Source data:

.....

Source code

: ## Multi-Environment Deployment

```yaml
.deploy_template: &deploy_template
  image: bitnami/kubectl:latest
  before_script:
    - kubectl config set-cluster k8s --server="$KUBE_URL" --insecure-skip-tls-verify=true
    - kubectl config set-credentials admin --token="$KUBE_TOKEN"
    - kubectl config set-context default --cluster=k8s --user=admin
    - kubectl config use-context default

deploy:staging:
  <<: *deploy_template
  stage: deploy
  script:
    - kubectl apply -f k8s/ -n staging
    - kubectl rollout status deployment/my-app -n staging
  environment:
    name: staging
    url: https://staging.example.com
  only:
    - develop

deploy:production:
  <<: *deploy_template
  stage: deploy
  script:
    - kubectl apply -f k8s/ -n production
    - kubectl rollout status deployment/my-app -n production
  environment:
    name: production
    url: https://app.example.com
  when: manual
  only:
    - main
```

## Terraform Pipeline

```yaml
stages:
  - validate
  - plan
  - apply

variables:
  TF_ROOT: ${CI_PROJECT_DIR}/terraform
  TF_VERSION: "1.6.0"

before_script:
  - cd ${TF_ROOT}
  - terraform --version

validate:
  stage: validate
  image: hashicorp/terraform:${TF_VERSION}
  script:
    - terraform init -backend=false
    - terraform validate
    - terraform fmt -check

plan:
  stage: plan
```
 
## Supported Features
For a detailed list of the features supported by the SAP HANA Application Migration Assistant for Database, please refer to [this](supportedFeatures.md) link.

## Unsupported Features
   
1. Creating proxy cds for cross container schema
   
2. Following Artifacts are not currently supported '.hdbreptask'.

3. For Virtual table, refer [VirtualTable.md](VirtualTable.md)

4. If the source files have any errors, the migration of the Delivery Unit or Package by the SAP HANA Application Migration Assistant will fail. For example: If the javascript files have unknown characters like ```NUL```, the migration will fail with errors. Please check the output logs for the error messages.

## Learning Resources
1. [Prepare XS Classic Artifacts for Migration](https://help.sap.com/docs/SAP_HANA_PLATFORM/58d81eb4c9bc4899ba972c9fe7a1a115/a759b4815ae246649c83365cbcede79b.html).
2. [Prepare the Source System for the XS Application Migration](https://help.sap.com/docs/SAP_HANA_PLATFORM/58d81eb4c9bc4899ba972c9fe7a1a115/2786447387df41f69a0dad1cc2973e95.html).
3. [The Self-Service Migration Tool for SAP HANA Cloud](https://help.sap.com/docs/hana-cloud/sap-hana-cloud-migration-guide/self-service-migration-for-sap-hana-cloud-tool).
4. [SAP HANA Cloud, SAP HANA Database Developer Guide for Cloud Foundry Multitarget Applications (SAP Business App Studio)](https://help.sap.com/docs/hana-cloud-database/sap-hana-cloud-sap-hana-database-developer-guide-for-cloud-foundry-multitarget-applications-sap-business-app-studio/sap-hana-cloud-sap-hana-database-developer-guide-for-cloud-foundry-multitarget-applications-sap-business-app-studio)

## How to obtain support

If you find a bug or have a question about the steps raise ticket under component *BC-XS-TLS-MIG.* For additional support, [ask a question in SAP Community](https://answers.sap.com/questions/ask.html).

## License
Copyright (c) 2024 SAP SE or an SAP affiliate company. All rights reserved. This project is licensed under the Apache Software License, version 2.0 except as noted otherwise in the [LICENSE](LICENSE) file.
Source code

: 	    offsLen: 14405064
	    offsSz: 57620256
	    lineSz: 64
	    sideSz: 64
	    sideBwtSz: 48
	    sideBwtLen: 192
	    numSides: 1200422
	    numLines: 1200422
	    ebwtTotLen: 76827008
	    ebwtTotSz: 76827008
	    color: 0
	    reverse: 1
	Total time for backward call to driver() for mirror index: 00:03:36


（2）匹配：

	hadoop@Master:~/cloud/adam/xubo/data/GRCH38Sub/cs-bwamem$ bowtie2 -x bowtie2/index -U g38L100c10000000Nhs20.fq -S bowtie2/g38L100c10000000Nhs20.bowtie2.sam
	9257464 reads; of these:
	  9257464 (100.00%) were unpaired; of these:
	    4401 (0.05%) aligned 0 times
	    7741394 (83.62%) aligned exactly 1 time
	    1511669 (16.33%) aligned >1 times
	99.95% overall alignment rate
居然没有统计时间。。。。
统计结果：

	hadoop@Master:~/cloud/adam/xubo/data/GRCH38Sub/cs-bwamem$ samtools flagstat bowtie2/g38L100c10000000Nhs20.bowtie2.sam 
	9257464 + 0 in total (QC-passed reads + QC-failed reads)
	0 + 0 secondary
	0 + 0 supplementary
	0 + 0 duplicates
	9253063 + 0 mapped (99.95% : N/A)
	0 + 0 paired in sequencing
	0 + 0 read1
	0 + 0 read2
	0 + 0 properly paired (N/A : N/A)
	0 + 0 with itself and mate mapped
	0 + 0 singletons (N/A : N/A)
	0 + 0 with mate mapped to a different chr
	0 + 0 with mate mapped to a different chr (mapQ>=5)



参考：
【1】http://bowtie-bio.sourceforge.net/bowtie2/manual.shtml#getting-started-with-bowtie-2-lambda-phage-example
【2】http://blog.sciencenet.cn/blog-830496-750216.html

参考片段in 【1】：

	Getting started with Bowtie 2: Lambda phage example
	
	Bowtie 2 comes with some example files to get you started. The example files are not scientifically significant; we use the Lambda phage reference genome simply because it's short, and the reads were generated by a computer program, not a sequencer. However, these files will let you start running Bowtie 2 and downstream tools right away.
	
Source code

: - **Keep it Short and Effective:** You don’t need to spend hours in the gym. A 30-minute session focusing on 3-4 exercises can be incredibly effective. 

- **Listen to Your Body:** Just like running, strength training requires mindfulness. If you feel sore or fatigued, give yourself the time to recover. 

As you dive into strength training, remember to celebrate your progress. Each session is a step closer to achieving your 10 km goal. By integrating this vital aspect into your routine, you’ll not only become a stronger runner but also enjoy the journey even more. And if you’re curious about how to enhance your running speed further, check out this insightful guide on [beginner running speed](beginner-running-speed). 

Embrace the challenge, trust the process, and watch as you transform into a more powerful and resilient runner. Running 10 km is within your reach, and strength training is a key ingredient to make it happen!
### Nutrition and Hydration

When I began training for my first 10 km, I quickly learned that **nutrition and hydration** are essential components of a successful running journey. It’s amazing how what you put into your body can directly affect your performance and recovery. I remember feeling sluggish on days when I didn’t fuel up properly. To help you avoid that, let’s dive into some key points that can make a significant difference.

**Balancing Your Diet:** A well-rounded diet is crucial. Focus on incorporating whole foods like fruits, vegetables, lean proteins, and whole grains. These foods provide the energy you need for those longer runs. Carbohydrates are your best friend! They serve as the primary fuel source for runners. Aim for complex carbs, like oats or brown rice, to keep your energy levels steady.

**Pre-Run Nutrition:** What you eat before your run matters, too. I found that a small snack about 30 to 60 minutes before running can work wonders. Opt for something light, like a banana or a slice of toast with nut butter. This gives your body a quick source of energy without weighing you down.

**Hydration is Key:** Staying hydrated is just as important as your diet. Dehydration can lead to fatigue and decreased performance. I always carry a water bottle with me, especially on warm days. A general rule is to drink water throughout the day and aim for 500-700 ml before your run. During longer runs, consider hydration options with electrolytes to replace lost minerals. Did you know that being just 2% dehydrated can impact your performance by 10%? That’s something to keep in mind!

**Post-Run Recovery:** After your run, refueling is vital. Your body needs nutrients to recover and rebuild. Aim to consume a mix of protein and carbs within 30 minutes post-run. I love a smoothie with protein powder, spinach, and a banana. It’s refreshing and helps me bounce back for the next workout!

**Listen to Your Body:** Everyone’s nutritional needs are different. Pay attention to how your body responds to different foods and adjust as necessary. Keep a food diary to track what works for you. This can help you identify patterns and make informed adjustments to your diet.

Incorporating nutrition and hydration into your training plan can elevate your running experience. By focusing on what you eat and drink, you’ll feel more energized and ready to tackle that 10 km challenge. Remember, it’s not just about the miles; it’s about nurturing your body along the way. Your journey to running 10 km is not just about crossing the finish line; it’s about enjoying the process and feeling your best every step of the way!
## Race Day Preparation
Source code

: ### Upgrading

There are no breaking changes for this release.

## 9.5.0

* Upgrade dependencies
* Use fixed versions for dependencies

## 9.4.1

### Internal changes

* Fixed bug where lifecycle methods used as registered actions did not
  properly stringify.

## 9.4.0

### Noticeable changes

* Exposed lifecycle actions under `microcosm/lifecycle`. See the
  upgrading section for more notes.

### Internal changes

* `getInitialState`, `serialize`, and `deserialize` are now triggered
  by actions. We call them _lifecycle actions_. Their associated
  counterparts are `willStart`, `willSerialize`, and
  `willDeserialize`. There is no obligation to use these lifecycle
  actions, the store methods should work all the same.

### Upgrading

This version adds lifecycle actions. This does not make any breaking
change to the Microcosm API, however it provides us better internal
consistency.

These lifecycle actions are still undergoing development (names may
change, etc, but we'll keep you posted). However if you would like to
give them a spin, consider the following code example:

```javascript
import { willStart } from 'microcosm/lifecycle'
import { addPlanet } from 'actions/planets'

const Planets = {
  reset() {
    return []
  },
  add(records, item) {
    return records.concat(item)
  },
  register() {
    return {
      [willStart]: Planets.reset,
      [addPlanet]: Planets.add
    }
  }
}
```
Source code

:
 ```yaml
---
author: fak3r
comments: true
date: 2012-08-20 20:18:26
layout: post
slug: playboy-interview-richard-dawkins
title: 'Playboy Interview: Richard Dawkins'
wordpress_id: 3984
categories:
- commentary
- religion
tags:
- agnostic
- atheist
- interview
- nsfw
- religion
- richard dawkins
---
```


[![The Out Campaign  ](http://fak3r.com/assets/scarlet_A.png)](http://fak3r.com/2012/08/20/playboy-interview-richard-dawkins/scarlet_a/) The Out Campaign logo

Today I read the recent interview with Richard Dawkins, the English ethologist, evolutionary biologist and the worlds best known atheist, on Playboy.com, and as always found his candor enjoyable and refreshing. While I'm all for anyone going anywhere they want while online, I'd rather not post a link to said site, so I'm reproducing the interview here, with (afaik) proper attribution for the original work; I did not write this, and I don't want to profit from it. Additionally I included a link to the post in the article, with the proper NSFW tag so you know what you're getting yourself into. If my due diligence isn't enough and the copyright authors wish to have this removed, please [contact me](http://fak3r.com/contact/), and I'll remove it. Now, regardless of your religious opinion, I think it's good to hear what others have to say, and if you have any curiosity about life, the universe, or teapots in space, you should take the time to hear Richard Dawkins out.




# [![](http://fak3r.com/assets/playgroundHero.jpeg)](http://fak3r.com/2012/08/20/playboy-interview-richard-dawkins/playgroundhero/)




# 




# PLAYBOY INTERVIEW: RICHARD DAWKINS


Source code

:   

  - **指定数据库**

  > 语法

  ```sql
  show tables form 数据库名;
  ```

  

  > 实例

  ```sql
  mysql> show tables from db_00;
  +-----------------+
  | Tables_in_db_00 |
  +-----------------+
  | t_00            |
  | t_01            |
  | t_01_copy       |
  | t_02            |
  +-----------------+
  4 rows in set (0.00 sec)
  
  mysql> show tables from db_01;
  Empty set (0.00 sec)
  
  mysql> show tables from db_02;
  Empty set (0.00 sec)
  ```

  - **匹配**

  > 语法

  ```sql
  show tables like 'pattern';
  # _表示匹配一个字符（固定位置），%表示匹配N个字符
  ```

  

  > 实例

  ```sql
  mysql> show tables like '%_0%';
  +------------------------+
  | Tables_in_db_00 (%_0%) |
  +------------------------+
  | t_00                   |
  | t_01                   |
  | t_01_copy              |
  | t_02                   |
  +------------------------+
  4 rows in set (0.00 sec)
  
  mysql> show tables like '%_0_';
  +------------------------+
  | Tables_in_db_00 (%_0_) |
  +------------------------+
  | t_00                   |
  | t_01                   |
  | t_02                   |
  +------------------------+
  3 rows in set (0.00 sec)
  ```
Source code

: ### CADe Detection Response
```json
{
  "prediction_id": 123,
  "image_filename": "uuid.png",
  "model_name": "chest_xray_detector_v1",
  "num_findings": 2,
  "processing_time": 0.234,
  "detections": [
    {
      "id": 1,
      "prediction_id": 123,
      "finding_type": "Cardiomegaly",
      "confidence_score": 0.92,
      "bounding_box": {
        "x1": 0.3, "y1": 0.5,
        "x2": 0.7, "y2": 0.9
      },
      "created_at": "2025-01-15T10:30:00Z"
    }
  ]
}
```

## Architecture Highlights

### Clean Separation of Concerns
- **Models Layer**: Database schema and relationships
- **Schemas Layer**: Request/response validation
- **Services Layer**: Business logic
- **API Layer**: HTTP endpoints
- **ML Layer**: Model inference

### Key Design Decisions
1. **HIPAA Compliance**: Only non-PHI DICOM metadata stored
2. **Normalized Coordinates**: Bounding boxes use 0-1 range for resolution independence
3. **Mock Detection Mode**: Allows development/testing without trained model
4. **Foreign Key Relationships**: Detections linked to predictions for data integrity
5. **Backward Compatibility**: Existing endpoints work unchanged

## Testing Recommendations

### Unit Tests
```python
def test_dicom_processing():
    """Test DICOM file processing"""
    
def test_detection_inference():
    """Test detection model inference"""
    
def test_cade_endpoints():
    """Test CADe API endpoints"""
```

.....

Requirement: Nothing but the lines from the one containing "### Key Design Decisions" through the last line of the data above should be set down, word for word.

Task solution:
### Key Design Decisions
1. **HIPAA Compliance**: Only non-PHI DICOM metadata stored
2. **Normalized Coordinates**: Bounding boxes use 0-1 range for resolution independence
3. **Mock Detection Mode**: Allows development/testing without trained model
4. **Foreign Key Relationships**: Detections linked to predictions for data integrity
5. **Backward Compatibility**: Existing endpoints work unchanged

## Testing Recommendations

### Unit Tests
```python
def test_dicom_processing():
    """Test DICOM file processing"""
    
def test_detection_inference():
    """Test detection model inference"""
    
def test_cade_endpoints():
    """Test CADe API endpoints"""
```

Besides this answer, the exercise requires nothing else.